Amélie Patin, dessin à dessein

L’atelier d’illustration de la Haute École des Arts du Rhin de Strasbourg est un foyer de talents. Diplômée en 2015, Amélie Patin navigue entre les différents réseaux et évènements de l’illustration. Son univers ? Une infinité de détails. Des contes sans paroles. Des mondes parallèles.


Durant ses études, l’illustratrice a conçu Trois Loporellos, ces livres en qui se déploient en accordéon. « Je créé des narrations, mais pour autant je ne suis pas scénariste. Le loperello est un format intéressant pour s’entrainer, à la fois très allongé, et divisible en séquence. »


Deux des trois planches lauréates du Concours Jeunes Talents du festival de la BD d’Angoulême

En 2017, Amélie Patin retient l’attention du jury du Concours Jeunes Talents du festival International de la Bande Dessinée d’Angoulême. Pour autant, la nantaise d’adoption est coutumière de l’évènement. La maison d’éditions Proches, dont elle fait partie, expose chaque année au SPIN OFF, qui, en marge du festival officiel, rassemble des éditeurs indépendants, collectifs d’illustrateurs et artistes auteurs.


Planche de La Belle Mort, édité avec les éditions Proches

Avec cette petite maison d’édition, qui réunit spontanément ses auteurs, autour de projets communs ou pour promouvoir leurs travaux personnels, Amélie a notamment édité des ouvrages illustrés collectifs Le Merou, 48 centimètres, La Belle Mort, et participé à des évènements tels que Central Vapeur.

Central Vapeur est devenu à travers ses 7 années d’existence une institution de la scène culturelle strasbourgeoise et un incontournable pour l’illustration indépendante. La jeune illustratrice a été bénévole durant 4 ans pour l’organisation du festival, qu’elle considère comme « une importante porte d’entrée dans le monde de l’auto-édition. »

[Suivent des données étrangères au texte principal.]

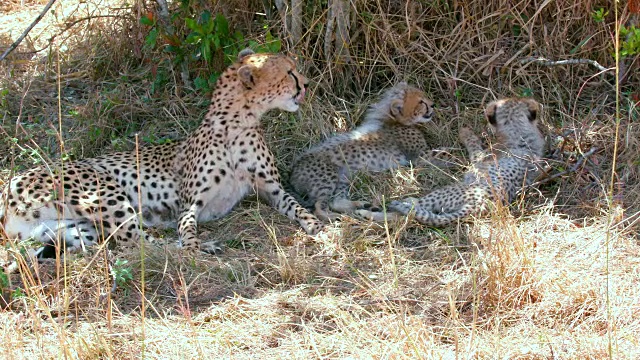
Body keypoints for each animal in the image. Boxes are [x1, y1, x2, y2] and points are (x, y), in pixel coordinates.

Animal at [0, 48, 320, 256]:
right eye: (289, 72)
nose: (306, 84)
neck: (237, 123)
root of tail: (10, 186)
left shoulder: (271, 189)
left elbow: (296, 206)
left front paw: (317, 224)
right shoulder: (190, 203)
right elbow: (187, 228)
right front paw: (194, 245)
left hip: (70, 228)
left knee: (124, 242)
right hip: (102, 191)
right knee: (138, 243)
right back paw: (202, 246)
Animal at [288, 82, 436, 221]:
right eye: (421, 102)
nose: (433, 104)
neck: (390, 119)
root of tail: (292, 170)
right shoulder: (420, 156)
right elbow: (440, 153)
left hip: (344, 176)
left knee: (335, 201)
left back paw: (361, 205)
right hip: (327, 176)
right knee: (318, 207)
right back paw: (335, 217)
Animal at [356, 95, 544, 225]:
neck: (518, 130)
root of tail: (482, 203)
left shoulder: (478, 159)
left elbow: (473, 144)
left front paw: (465, 132)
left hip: (446, 191)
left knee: (405, 214)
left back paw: (369, 212)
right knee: (409, 215)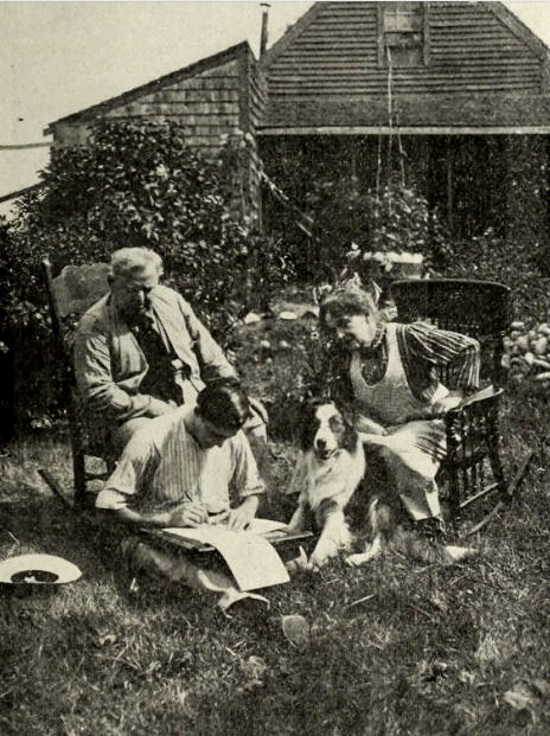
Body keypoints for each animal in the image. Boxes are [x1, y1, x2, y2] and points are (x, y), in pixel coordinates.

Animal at [286, 399, 366, 570]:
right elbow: (292, 527)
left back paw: (356, 558)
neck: (327, 467)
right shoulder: (305, 501)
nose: (321, 442)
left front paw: (314, 562)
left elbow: (325, 539)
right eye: (315, 425)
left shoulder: (336, 510)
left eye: (334, 425)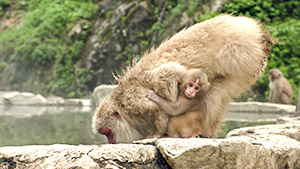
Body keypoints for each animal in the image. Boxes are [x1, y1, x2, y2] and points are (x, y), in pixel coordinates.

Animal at [91, 14, 270, 144]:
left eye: (107, 133)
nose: (110, 142)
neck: (123, 108)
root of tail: (255, 32)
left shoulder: (133, 100)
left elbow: (170, 74)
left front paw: (157, 130)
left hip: (240, 57)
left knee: (214, 91)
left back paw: (204, 132)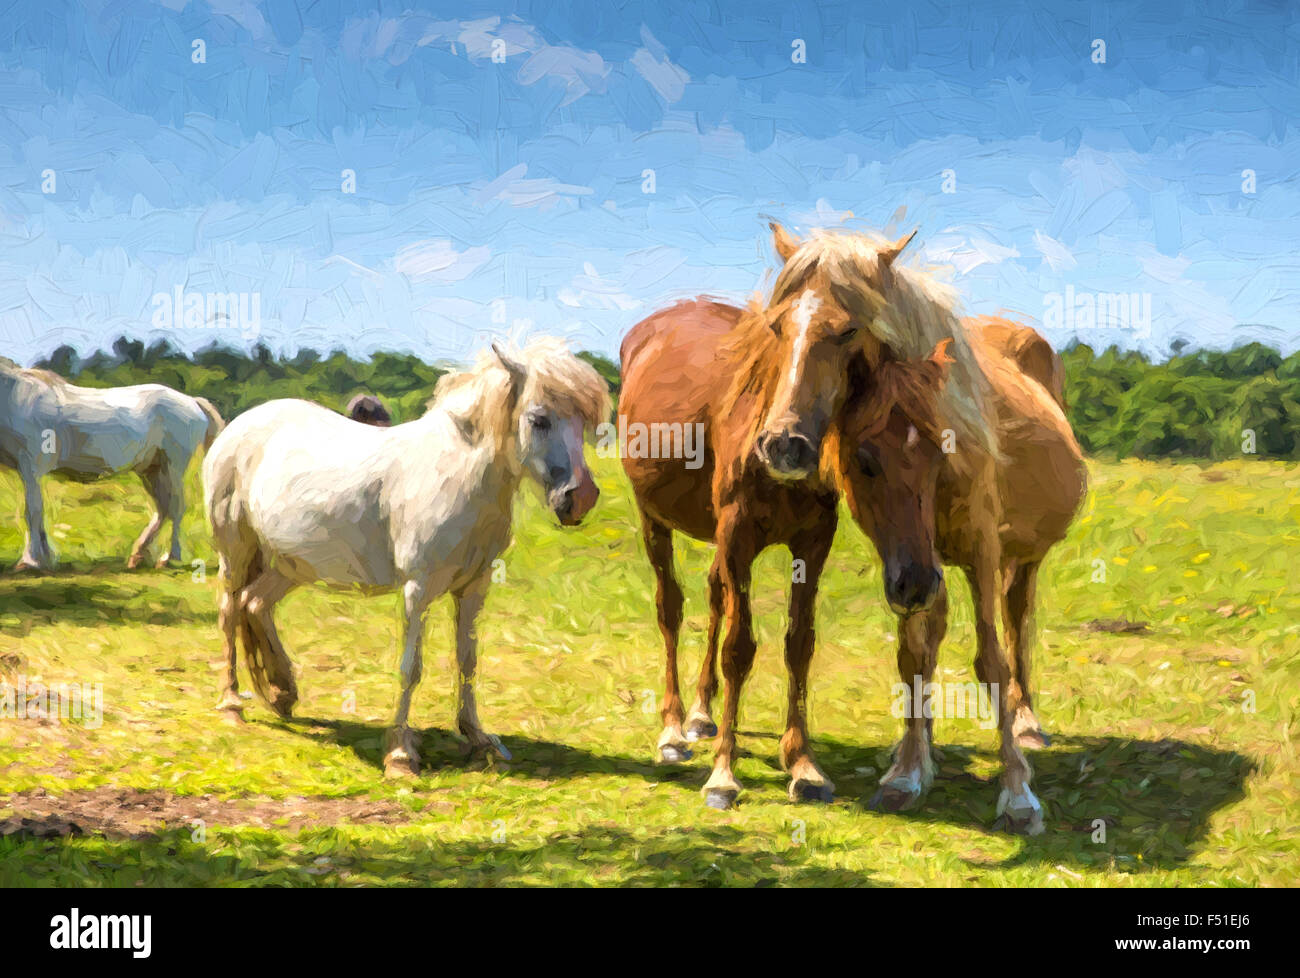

S’impliquer dans des collectifs ou dans des projets en duo anime la jeune femme. Originaire de la région parisienne, elle a aujourd’hui posé ses crayons à Nantes, « une ville à taille humaine, cool et dynamique ». Elle vient de participer au festival Fumetti, qui a lieu dans à la Manufacture des Tabacs. Il est dédié à « la bande dessinée curieuse », et a accueilli un salon d’illustrateurs et éditeurs indépendants. Ces évènements sont aussi l’occasion de communiquer avec le grand public sur la réalité du monde de la bande-dessinée en France. « Généralement, les gens sont assez sensibles à l’illustration. Dans les festivals, le public est initié. Au-delà de çà, il est nécessaire d’entamer un travail de pédagogie et d’explication, notamment sur le statut des artistes. »

Coté technique, les couleurs jaillissent des crayons mais sont aussi parfois apposées numériquement. Après avoir dessiné en nuances de gris, Amélie colorise sur Photoshop, pour passer ensuite à la sérigraphie, apprise au sein de l’atelier de la HEAR Strasbourg. « Toutefois, je m’intéresse aujourd’hui à la risographie, ou aussi pourquoi pas à l’animation. »


Entre deux mondes (juin 2018)

Pour dépeindre son univers, dans lequel les protagonistes sont confrontés à des éléments ou des personnages fantastiques, elle puise dans plusieurs références. « Je m’intéresse à l’univers inspiré de Myasaki, j’ai apprécié aussi le dessin calme et posé du livre Quartier Latin de Jiro Taniguchi, ou le trait de Nicolas de Crécy. »


Illu pour un article culinaire de la revue 303

Illu pour Psychologies

Se défininissant elle-même comme encore jeune dans la sphère de l’illustration, Amélie tient à poursuivre son travail d’auto-édition et espère multiplier les collaborations, notamment pour la presse. Elle a récemment illustré les pages d’un numéro de Psychologies magazine et d’un article de la revue 303.

Alors qu’elle clame : « Je ne vois pas ma vie sans travailler le dessin », espérons que la plume ne vienne jamais à manquer d’encre afin de concrétiser les narrations de la jeune illustratrice et ainsi bercer les imaginaires.